Он встал с дивана и, кряхтя и вздыхая, несколько раз прошелся по комнате, прежде чем решился подойти к телефону. С неприятным предчувствием неудачи он позвонил Грехэму и пригласил его немедля приехать. Затем, так же кряхтя, снова улегся на диван и принялся ждать.
Часа через полтора ему доложили о приезде Грехэма. Уайтхэч остался лежать: и плохо чувствовал себя, да, пожалуй, Грехэм будет осторожней и уступчивей в споре с больным.
— Чарли, Чарли, рад вас видеть! — приветствовал гостя Уайтхэч, приподнимаясь и опираясь на локоть.
— Что с вами, учитель? Я был у вас — меня не приняли.
— Сейчас лучше, Чарли. Правда, если бы не этот случай, я вас еще не вызвал бы. Чарли, послушайте, как вы могли?..
— Вы о чем? О воззвании?
— Конечно.
— Вы спрашиваете, как я мог. А я вам скажу: не мог иначе.
— Но, Чарли, вы же понимаете, что это значит? Конец, конец всему, вашей научной деятельности, мечтам о крупном открытии… Вы заслуживаете лучшего, Чарли. Заслуживаете славы, Чарли, поверьте мне, старику.
— Бог с ней, со славой, если такой ценой… И потом вы же сами, учитель, собирались уходить…
— Я другое дело. Моя жизнь кончена… Да и то, когда хорошенько пораздумал, понял, что глупо уходить из-за личной обиды.
— У меня не личная обида.
— Понимаю… И все-таки… — Уайтхэч упорно избегал переходить на зыбкую почву принципиального спора: этот задушевно-интимный тон скорее мог подействовать на мягкого Грехэма. — Словом, Чарли, вы просто горячая голова, вспыхнули, загорелись… Я понимаю… И все понимают… Я берусь дело уладить. Реминдол отменит свой приказ…
— Зачем?
— То есть как зачем?
— Да, зачем? Чтобы я вернулся в лабораторию, искал "лучи смерти", а Реминдол и прочие генералы лучами уничтожали людей?..

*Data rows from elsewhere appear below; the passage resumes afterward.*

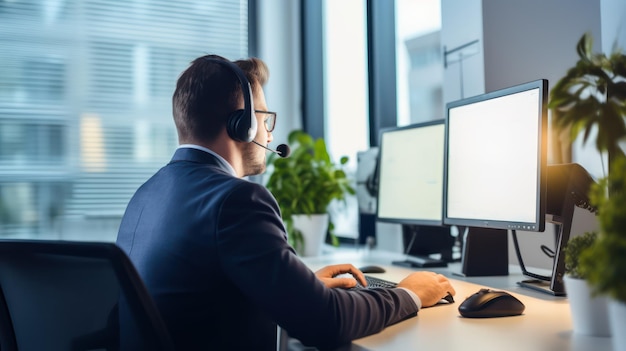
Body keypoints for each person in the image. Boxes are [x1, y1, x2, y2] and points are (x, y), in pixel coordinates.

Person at [116, 54, 456, 350]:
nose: (270, 134)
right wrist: (408, 294)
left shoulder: (146, 195)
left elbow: (200, 298)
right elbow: (327, 323)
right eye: (264, 119)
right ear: (242, 124)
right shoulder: (236, 200)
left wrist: (299, 287)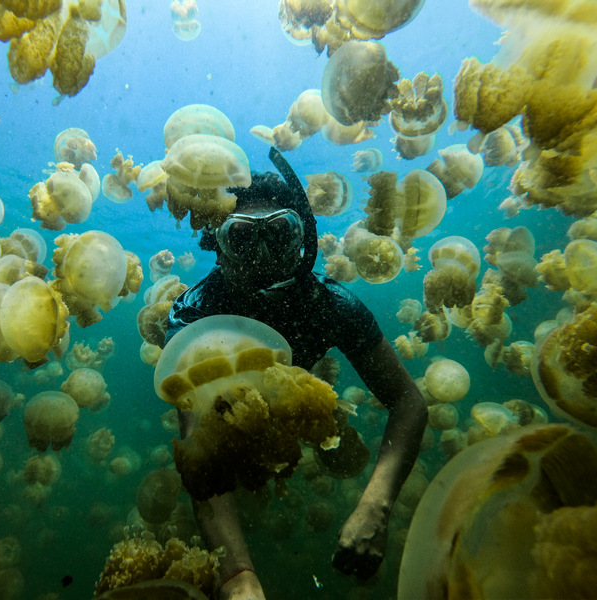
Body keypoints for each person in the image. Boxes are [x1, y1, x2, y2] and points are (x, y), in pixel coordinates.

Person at [164, 148, 427, 600]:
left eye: (280, 232)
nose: (262, 254)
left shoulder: (329, 304)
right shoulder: (196, 314)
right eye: (243, 237)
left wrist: (375, 507)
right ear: (216, 243)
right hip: (227, 417)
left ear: (303, 237)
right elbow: (199, 451)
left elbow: (408, 401)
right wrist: (238, 577)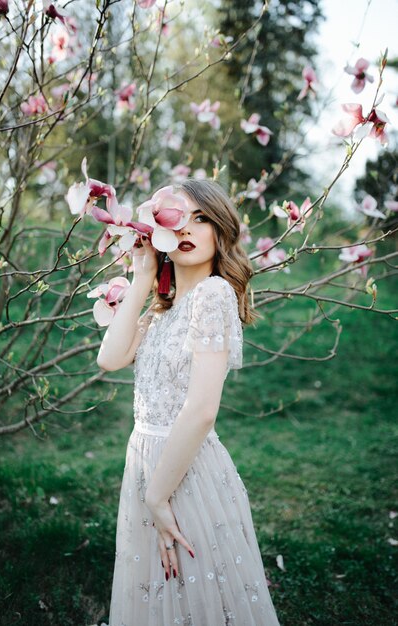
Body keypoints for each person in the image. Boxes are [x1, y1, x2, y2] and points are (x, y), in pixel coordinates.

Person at [97, 179, 281, 626]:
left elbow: (201, 410)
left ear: (220, 231)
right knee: (162, 594)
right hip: (146, 464)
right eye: (181, 216)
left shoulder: (212, 296)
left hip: (184, 472)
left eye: (202, 219)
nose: (189, 228)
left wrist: (158, 495)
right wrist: (143, 276)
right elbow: (109, 358)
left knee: (197, 592)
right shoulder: (166, 308)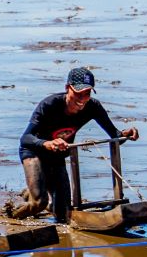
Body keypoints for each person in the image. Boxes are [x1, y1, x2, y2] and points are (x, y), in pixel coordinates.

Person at [11, 67, 139, 223]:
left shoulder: (93, 107)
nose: (82, 99)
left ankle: (34, 191)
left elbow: (115, 135)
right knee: (39, 203)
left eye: (87, 93)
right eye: (78, 93)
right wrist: (47, 143)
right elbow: (25, 138)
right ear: (67, 88)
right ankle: (12, 217)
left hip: (57, 156)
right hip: (34, 152)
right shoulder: (49, 105)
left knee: (63, 215)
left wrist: (126, 134)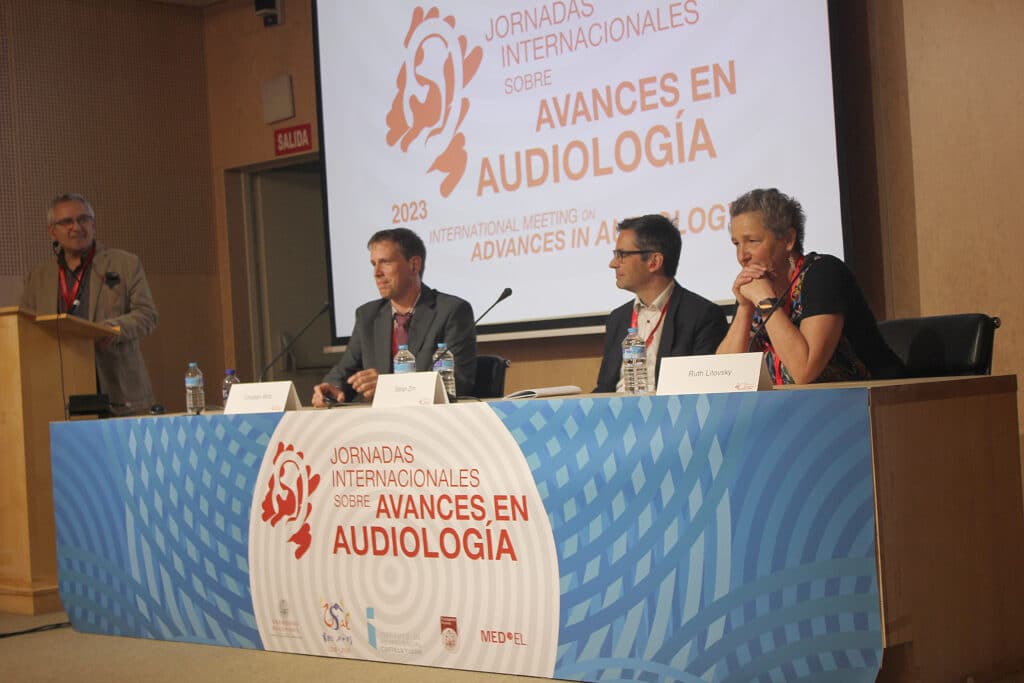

Уайтхэч поморщился: кажется, без спора все-таки не обойтись.
— Чарли, мы уже говорили об этом… Война есть война.
— Вот что, учитель, — решительно сказал Грехэм, — я не отказывался работать. А если меня все-таки отстранили от работы за воззвание против атомной бомбы, значит, наше правительство ответило мне, что оно готово первым применить атомную бомбу и "лучи смерти".
— А если на нас нападут, что ж, мы не смеем это сделать? — спросил Уайтхэч, поневоле вступая на тот путь, который он сам считал наиболее опасным. — Послушайте, Чарли, где тут логика: на нас нападают, а мы прячем оружие в ножны. Ведь это же глупо!
— Значит, вы все-таки допускаете, учитель, что Коммунистическая держава свою агрессию начнет не с атомной бомбы?
— Может быть, не начнет, а может быть, и начнет, — упирался Уайтхэч.
— Почему у них все ученые подписались под воззванием против атомной бомбы, а коммунистическое правительство никого из них не отстранило от работы? Не забывайте, что воззвание объявляет военным преступником то правительство, которое первым применит атомную бомбу. Для правительства, готовящегося к атомному нападению, логичней было бы не поддерживать такого воззвания и таких ученых. Как видите, наше правительство так и поступило, отстранив меня.